Exercise goal:
Write out, unchanged, every line from the very start of the items through the line that contains "1. Create the", including that line. Leave the pictures out of your answer.

[[ Record set open ]]

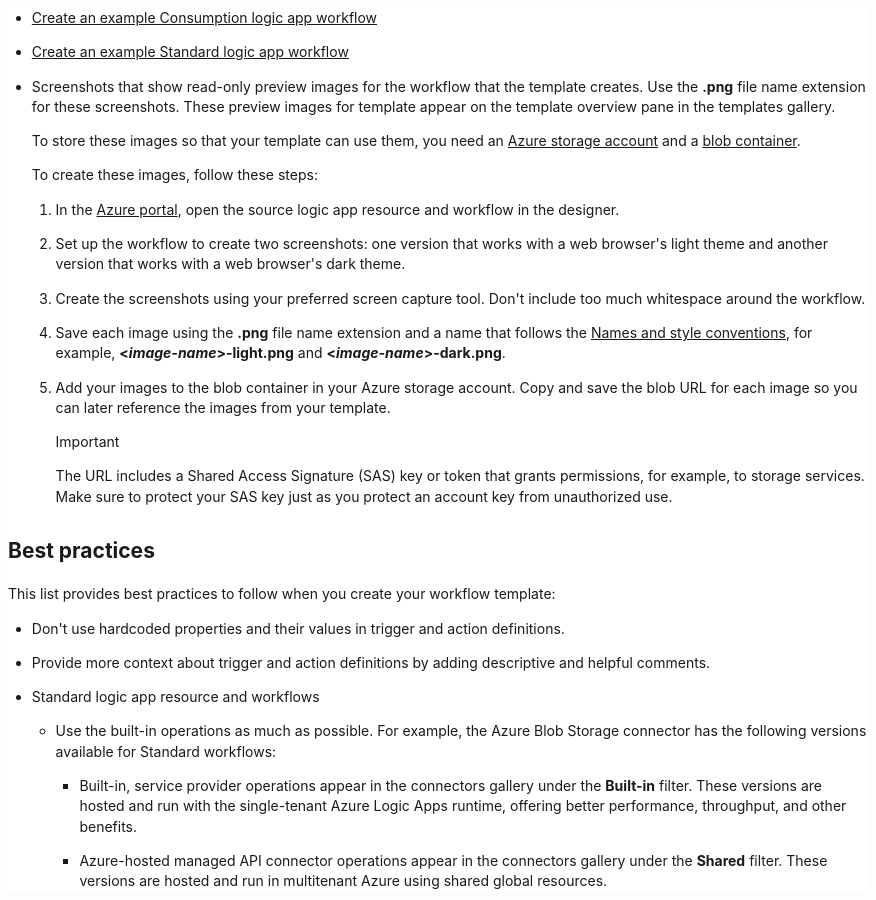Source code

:   - [Create an example Consumption logic app workflow](quickstart-create-example-consumption-workflow.md)

  - [Create an example Standard logic app workflow](create-single-tenant-workflows-azure-portal.md)

- Screenshots that show read-only preview images for the workflow that the template creates. Use the **.png** file name extension for these screenshots. These preview images for template appear on the template overview pane in the templates gallery.

  To store these images so that your template can use them, you need an [Azure storage account](../storage/common/storage-account-create.md?toc=%2Fazure%2Fstorage%2Fblobs%2Ftoc.json&tabs=azure-portal) and a [blob container](../storage/blobs/blob-containers-portal.md#create-a-container).

  To create these images, follow these steps:

  1. In the [Azure portal](https://portal.azure.com), open the source logic app resource and workflow in the designer.

  1. Set up the workflow to create two screenshots: one version that works with a web browser's light theme and another version that works with a web browser's dark theme.

  1. Create the screenshots using your preferred screen capture tool. Don't include too much whitespace around the workflow.

  1. Save each image using the **.png** file name extension and a name that follows the [Names and style conventions](#names-style-conventions), for example, **<*image-name*>-light.png** and **<*image-name*>-dark.png**.

  1. Add your images to the blob container in your Azure storage account. Copy and save the blob URL for each image so you can later reference the images from your template.

     > [!IMPORTANT]
     >
     > The URL includes a Shared Access Signature (SAS) key or token that grants 
     > permissions, for example, to storage services. Make sure to protect your SAS 
     > key just as you protect an account key from unauthorized use.

<a name="workflow-best-practices"></a>

## Best practices

This list provides best practices to follow when you create your workflow template:

- Don't use hardcoded properties and their values in trigger and action definitions.

- Provide more context about trigger and action definitions by adding descriptive and helpful comments.

- Standard logic app resource and workflows

  - Use the built-in operations as much as possible. For example, the Azure Blob Storage connector has the following versions available for Standard workflows:

    - Built-in, service provider operations appear in the connectors gallery under the **Built-in** filter. These versions are hosted and run with the single-tenant Azure Logic Apps runtime, offering better performance, throughput, and other benefits.

    - Azure-hosted managed API connector operations appear in the connectors gallery under the **Shared** filter. These versions are hosted and run in multitenant Azure using shared global resources.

[[ Record set closed ]]

Task answer:
Source code

:   - [Create an example Consumption logic app workflow](quickstart-create-example-consumption-workflow.md)

  - [Create an example Standard logic app workflow](create-single-tenant-workflows-azure-portal.md)

- Screenshots that show read-only preview images for the workflow that the template creates. Use the **.png** file name extension for these screenshots. These preview images for template appear on the template overview pane in the templates gallery.

  To store these images so that your template can use them, you need an [Azure storage account](../storage/common/storage-account-create.md?toc=%2Fazure%2Fstorage%2Fblobs%2Ftoc.json&tabs=azure-portal) and a [blob container](../storage/blobs/blob-containers-portal.md#create-a-container).

  To create these images, follow these steps:

  1. In the [Azure portal](https://portal.azure.com), open the source logic app resource and workflow in the designer.

  1. Set up the workflow to create two screenshots: one version that works with a web browser's light theme and another version that works with a web browser's dark theme.

  1. Create the screenshots using your preferred screen capture tool. Don't include too much whitespace around the workflow.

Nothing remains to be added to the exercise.